-- Task goal --
Can you copy the entries from the line with "right knee: (922, 1186, -10)" to the line with "right shoulder: (1780, 598, 12)", swapping "Person" for "Figure" and changing nothing else?

-- Records supplied --
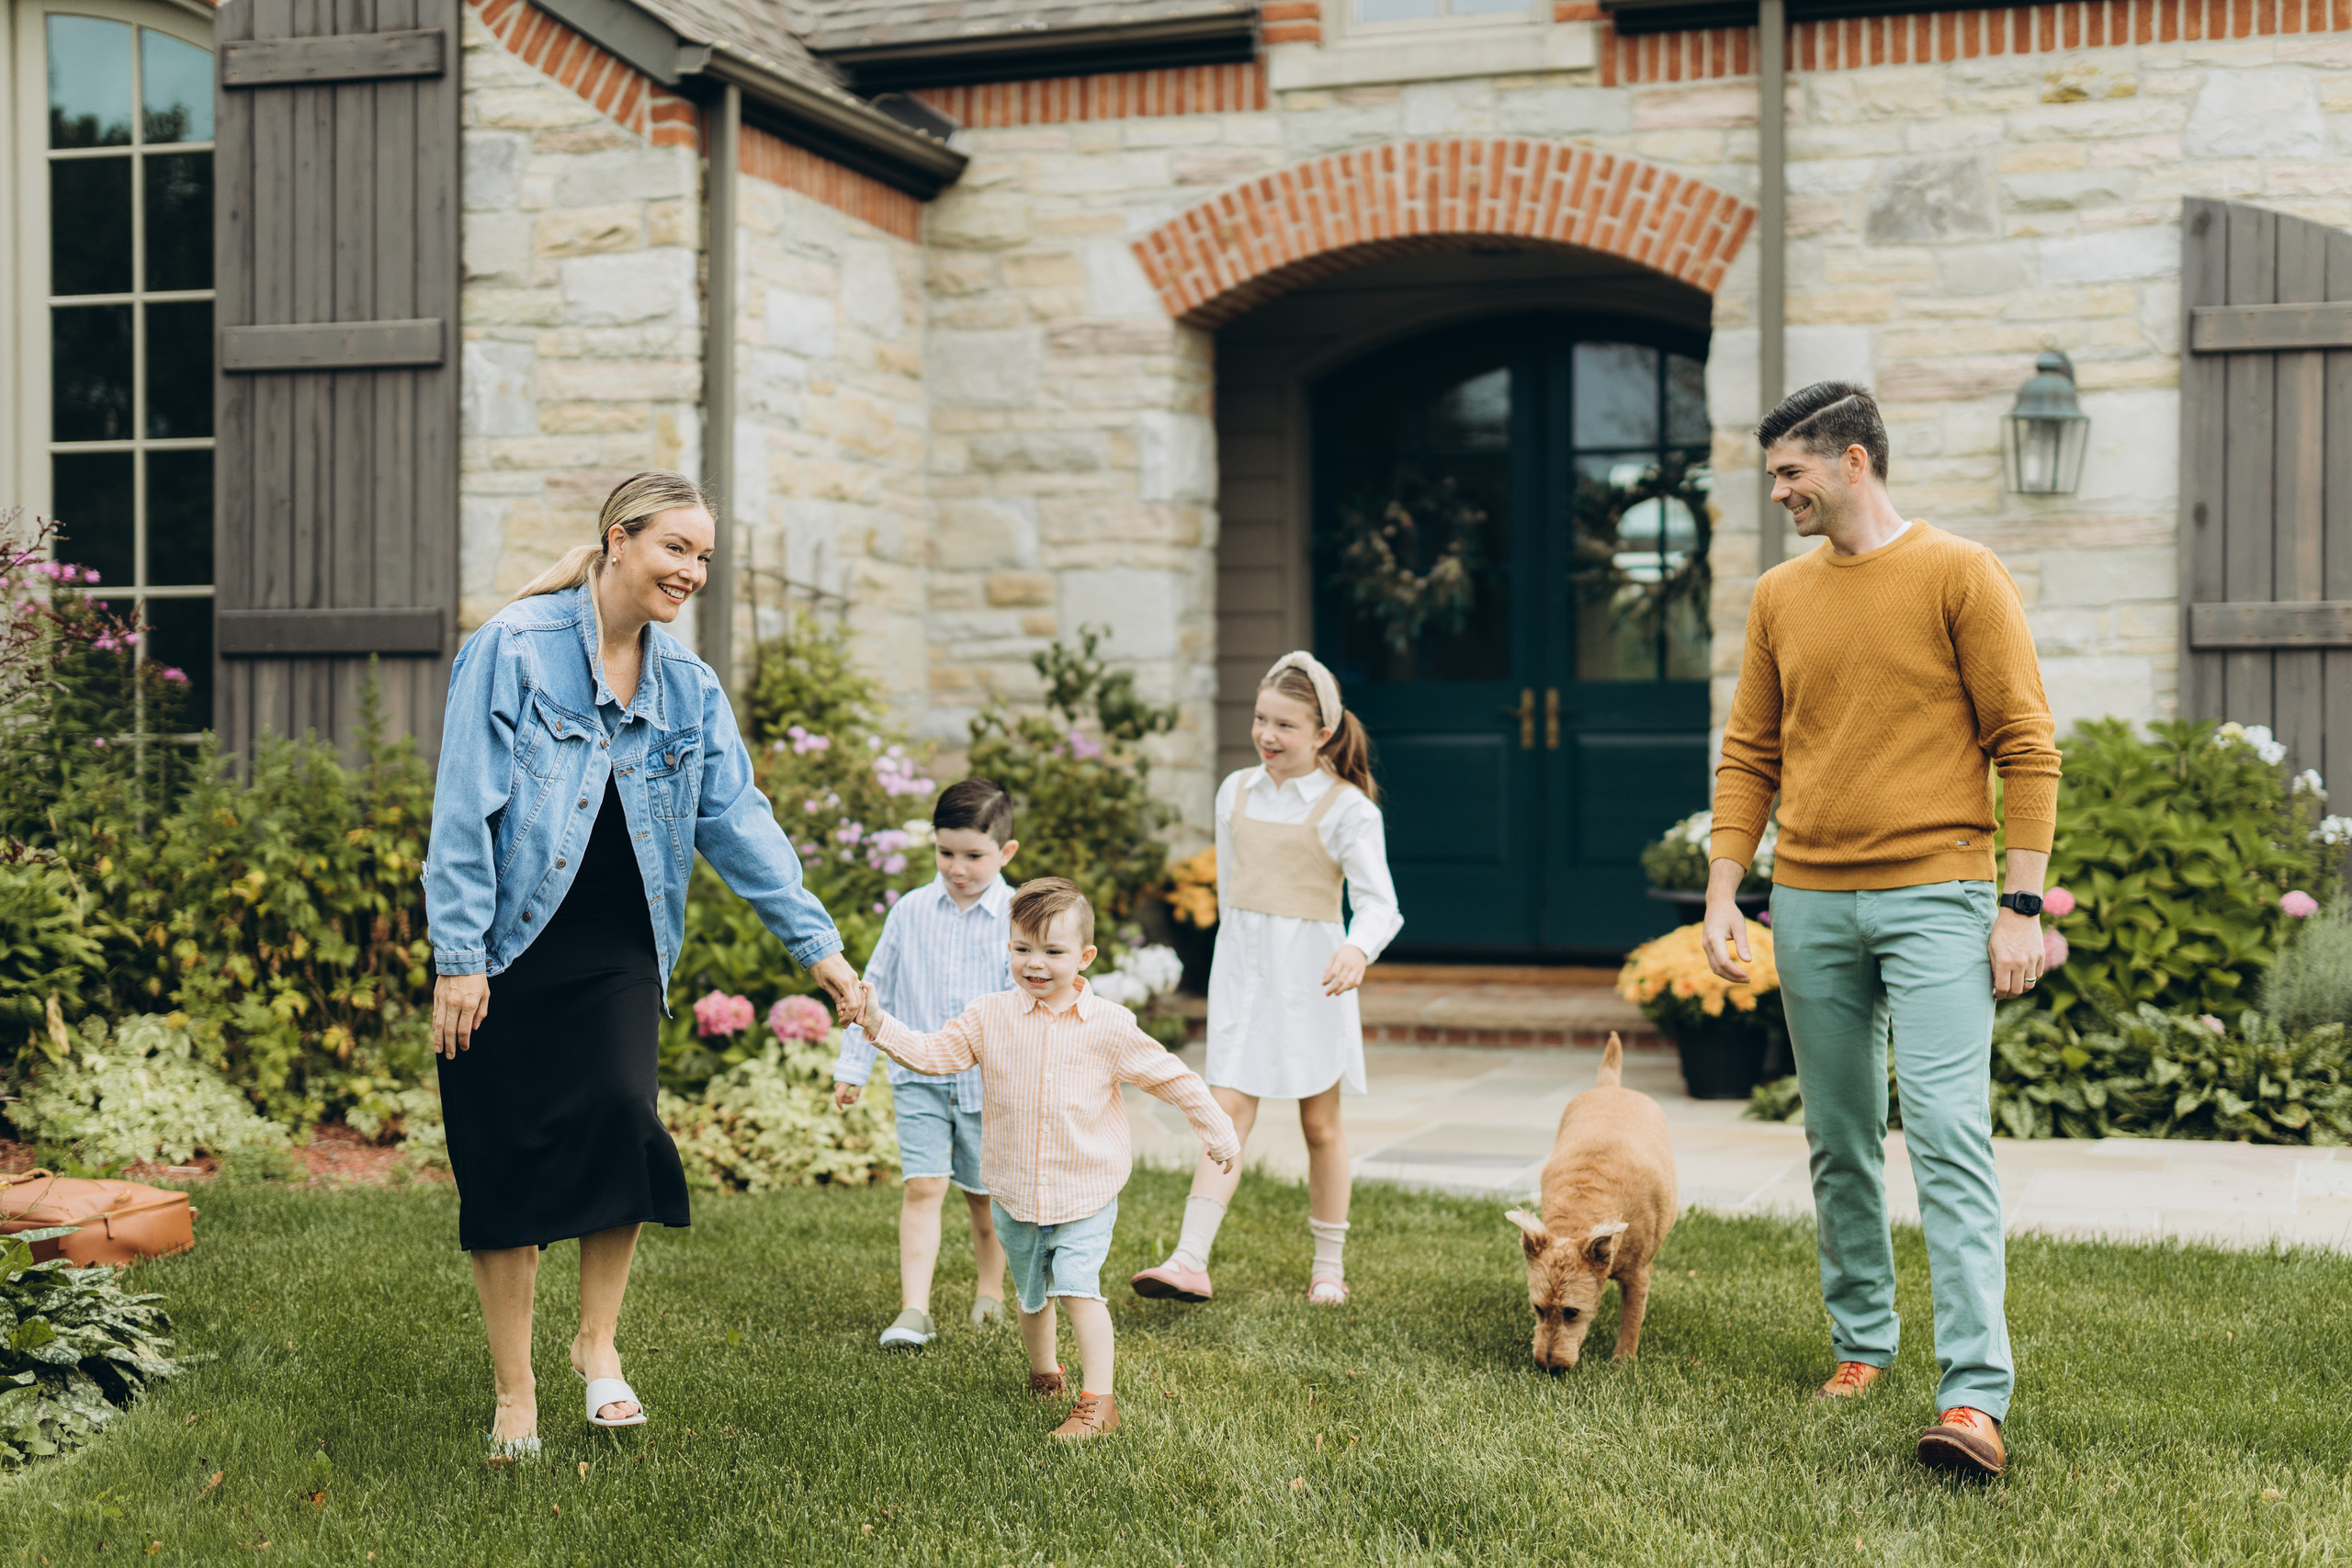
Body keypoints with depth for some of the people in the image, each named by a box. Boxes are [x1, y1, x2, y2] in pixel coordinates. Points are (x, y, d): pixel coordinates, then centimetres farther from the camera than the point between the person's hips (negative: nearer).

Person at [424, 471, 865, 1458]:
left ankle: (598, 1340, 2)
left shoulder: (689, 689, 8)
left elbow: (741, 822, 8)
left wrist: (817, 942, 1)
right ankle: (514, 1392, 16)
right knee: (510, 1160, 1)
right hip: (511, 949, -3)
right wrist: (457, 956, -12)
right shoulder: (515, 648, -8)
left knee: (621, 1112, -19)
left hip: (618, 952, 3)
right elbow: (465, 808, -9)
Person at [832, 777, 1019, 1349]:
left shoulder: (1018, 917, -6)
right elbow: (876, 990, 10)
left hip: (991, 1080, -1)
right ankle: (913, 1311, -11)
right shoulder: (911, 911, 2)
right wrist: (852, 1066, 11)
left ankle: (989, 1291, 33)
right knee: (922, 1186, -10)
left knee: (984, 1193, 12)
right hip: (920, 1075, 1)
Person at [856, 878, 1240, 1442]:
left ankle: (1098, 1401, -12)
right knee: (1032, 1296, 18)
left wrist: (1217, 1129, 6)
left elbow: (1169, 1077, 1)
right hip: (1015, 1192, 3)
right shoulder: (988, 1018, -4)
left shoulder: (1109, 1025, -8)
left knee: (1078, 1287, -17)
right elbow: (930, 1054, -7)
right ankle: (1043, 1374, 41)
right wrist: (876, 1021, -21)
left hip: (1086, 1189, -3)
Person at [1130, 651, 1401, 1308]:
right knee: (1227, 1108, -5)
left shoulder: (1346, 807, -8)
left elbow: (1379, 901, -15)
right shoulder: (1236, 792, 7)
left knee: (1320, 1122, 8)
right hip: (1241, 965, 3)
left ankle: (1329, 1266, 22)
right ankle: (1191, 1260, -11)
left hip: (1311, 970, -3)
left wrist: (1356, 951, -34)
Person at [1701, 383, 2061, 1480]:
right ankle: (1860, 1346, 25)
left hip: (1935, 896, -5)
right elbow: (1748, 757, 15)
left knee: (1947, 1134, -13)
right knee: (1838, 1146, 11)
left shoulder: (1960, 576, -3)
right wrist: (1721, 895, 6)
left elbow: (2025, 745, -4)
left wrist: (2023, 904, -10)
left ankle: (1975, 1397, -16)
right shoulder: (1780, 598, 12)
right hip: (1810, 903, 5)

--

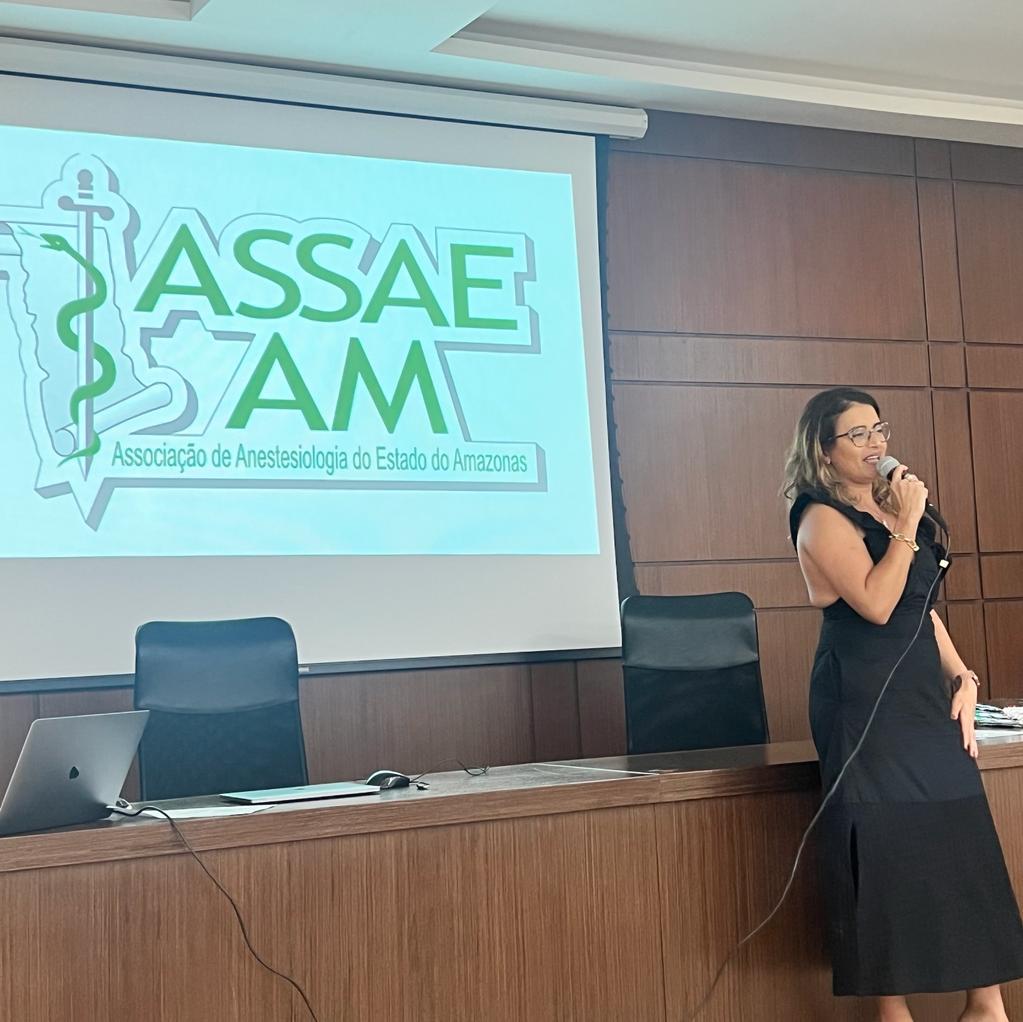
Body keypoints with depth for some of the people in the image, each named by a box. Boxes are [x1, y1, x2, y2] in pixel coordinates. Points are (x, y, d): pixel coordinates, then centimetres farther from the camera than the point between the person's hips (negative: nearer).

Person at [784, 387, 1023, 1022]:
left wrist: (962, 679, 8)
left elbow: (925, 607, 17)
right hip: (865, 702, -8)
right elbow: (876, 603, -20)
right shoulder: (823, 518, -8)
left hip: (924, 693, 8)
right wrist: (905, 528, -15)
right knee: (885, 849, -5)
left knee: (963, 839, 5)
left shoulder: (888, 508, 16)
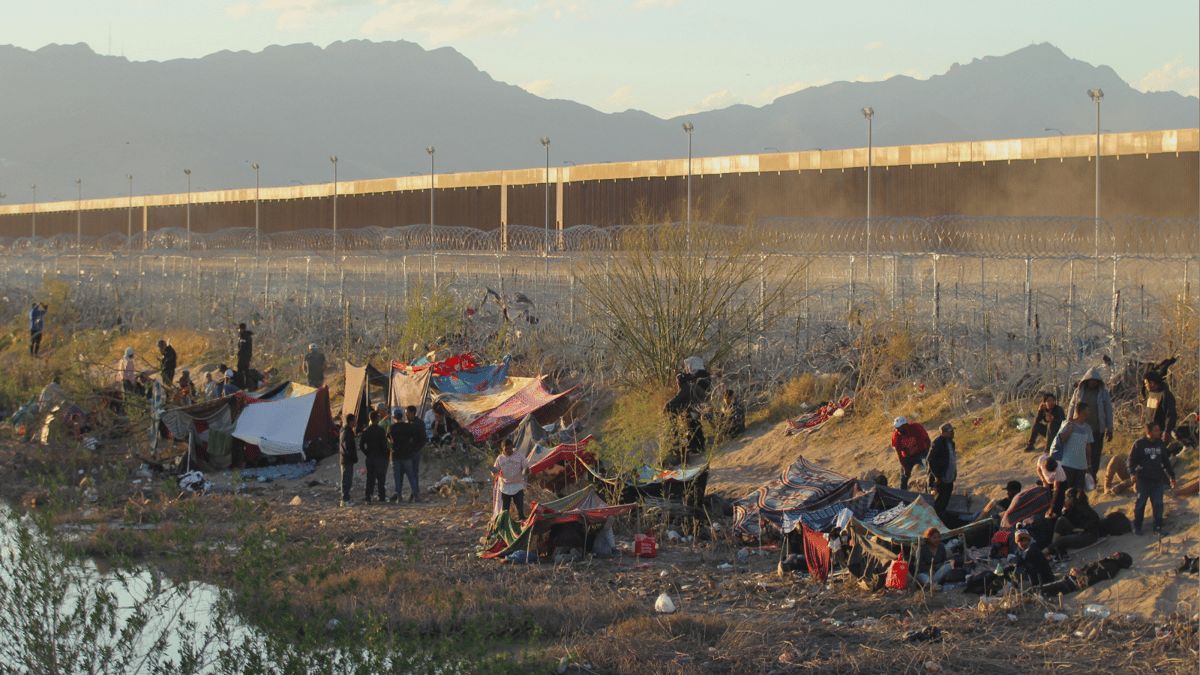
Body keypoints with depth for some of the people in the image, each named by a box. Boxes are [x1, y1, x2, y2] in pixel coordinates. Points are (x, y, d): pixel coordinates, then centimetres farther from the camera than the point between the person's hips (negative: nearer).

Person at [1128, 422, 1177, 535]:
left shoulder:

-- Exercise solution --
right knee: (922, 1186, -10)
left knee: (984, 1193, 12)
right hip: (920, 1075, 1)
Figure at [856, 878, 1240, 1442]:
left ankle: (1098, 1401, -12)
right knee: (1032, 1296, 18)
left wrist: (1217, 1129, 6)
left elbow: (1169, 1077, 1)
right hip: (1015, 1192, 3)
right shoulder: (988, 1018, -4)
left shoulder: (1109, 1025, -8)
left knee: (1078, 1287, -17)
right elbow: (930, 1054, -7)
right ankle: (1043, 1374, 41)
right wrist: (876, 1021, -21)
left hip: (1086, 1189, -3)
Figure at [1130, 651, 1401, 1308]:
right knee: (1227, 1108, -5)
left shoulder: (1346, 807, -8)
left elbow: (1379, 901, -15)
right shoulder: (1236, 792, 7)
left knee: (1320, 1122, 8)
right hip: (1241, 965, 3)
left ankle: (1329, 1266, 22)
right ankle: (1191, 1260, -11)
left hip: (1311, 970, -3)
left wrist: (1356, 951, -34)
Figure at [1701, 383, 2061, 1480]:
right ankle: (1860, 1346, 25)
left hip: (1935, 896, -5)
right elbow: (1748, 757, 15)
left knee: (1947, 1134, -13)
right knee: (1838, 1146, 11)
left shoulder: (1960, 576, -3)
right wrist: (1721, 895, 6)
left elbow: (2025, 745, -4)
left wrist: (2023, 904, -10)
left ankle: (1975, 1397, -16)
right shoulder: (1780, 598, 12)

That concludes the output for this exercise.